Un procès canonique ouvert. Dans le volet sur les agressions sexuelles commises par le père Preynat, l'instruction est toujours en cours. Sous contrôle judiciaire, le septuagénaire fait par ailleurs l'objet d'un procès canonique, ouvert en février 2017 mais suspendu depuis la relance des poursuites judiciaires contre le cardinal Barbarin. Lors du classement sans suite de son enquête pour non-dénonciation, le parquet de Lyon avait écarté toute volonté d'entraver la justice de la part du prélat, ainsi que tout péril imminent, les derniers abus imputables au prêtre remontant à plus de 25 ans. Il avait aussi fait valoir qu'avant 2014, date à laquelle le cardinal rencontra pour la première fois une victime, la non-dénonciation était prescrite après trois ans. C'est sur ce point que comptent batailler les avocats des plaignants.

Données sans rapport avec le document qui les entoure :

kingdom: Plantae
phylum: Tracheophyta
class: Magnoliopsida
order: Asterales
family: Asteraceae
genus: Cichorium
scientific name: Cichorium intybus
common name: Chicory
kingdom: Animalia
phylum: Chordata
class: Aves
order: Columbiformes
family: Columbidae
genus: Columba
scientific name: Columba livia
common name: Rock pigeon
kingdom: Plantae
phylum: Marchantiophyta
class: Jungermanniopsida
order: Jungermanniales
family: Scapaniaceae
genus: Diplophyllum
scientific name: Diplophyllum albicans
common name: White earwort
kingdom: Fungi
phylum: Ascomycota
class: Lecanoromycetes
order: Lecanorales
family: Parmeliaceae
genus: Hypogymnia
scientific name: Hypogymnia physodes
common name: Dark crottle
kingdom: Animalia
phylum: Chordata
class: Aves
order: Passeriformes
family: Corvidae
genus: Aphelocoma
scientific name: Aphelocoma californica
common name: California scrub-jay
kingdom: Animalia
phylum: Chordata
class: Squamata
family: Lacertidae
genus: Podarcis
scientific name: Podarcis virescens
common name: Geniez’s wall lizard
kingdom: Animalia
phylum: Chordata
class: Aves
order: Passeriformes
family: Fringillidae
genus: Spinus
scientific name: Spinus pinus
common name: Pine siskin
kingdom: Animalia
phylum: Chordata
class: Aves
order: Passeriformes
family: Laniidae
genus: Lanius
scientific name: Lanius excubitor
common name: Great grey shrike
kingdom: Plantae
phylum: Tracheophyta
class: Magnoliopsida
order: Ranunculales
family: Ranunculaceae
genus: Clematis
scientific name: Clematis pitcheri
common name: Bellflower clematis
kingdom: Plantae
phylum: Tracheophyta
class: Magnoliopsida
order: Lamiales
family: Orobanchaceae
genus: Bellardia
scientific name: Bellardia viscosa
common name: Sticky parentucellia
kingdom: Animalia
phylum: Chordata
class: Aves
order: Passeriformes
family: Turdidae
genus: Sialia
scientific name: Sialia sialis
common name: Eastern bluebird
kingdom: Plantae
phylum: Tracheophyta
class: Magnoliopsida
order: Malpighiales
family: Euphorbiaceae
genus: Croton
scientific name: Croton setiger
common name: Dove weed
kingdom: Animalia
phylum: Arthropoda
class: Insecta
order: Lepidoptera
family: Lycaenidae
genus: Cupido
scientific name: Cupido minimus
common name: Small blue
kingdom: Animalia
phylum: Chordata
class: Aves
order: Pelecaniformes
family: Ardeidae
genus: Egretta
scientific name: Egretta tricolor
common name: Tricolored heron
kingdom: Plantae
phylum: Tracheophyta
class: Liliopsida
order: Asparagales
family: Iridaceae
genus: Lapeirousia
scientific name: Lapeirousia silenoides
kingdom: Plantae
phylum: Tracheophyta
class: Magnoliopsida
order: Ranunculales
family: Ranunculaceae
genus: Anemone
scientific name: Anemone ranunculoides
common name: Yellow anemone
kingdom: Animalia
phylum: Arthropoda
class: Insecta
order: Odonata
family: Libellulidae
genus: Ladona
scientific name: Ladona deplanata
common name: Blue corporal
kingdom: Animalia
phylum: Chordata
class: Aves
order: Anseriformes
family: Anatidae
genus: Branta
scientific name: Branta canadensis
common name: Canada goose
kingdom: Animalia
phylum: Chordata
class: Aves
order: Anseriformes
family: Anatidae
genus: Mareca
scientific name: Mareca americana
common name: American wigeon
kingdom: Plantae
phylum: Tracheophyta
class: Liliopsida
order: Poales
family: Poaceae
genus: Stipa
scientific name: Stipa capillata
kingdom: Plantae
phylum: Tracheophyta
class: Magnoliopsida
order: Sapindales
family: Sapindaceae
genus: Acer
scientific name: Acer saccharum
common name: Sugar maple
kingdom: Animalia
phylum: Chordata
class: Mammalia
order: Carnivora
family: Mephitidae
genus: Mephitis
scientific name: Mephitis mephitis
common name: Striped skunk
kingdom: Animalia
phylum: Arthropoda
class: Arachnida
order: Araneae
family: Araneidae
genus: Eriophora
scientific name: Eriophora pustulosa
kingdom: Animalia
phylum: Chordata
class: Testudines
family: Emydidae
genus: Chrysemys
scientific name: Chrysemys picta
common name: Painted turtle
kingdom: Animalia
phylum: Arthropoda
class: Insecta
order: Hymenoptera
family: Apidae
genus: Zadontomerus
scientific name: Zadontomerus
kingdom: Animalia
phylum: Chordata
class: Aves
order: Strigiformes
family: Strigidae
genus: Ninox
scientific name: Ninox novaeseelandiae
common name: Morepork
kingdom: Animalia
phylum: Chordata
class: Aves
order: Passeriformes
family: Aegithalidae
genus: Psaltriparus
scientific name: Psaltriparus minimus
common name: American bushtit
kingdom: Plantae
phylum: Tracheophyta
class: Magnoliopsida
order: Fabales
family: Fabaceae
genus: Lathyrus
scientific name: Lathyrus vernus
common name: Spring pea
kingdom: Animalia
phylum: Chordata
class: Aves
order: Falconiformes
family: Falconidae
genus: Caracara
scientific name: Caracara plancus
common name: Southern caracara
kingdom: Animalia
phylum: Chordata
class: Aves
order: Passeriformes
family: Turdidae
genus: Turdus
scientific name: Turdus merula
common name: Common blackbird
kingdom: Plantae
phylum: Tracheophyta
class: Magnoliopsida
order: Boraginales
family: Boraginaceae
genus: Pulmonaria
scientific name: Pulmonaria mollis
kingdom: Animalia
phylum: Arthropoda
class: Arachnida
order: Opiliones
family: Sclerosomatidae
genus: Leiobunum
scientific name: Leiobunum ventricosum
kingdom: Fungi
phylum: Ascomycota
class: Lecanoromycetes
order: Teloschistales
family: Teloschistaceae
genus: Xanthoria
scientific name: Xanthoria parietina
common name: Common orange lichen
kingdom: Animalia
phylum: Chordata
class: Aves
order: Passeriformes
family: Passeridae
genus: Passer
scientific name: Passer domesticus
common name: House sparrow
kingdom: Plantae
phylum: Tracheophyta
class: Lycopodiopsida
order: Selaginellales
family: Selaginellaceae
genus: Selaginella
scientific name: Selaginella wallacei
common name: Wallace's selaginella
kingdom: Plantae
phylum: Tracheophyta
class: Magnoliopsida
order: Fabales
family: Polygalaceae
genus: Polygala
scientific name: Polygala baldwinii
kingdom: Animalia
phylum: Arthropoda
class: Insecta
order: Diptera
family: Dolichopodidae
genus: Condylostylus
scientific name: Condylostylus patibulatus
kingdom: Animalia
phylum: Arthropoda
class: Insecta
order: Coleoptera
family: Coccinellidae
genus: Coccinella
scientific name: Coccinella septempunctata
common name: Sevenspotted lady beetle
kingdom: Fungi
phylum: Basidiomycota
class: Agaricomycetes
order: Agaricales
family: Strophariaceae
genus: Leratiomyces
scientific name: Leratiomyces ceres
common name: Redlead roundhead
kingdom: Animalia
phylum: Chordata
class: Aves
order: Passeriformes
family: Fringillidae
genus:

"On veut aller au bout". Selon eux, l'obligation de dénoncer est "continue" et le délit "occulte" dès lors que la justice est informée par un autre biais, en l'espèce la première plainte déposée contre Preynat en 2015. A leurs yeux, les faits sont bien constitués et non prescrits. "Les travaux préparatoires de la réforme (qui prévoit l'allongement de la prescription pour les agressions sexuelles sur mineur, ndlr) valident cette hypothèse", a fait valoir Me Jean Boudot.  "On veut aller au bout", avait promis en septembre, à l'issue de l'audience de consignation, François Devaux, autre fondateur de La Parole libérée. Pour l'avocat du cardinal Barbarin, Me Jean-Félix Luciani, la citation visant son client est "injustifiée" et n'apportera "rien de nouveau". "Sur le plan humain, c'est une procédure difficile à vivre pour quelqu'un qui, depuis des mois et des mois, fait l'objet d'accusations injustes, y compris sur le plan médiatique", déplorait-il en septembre.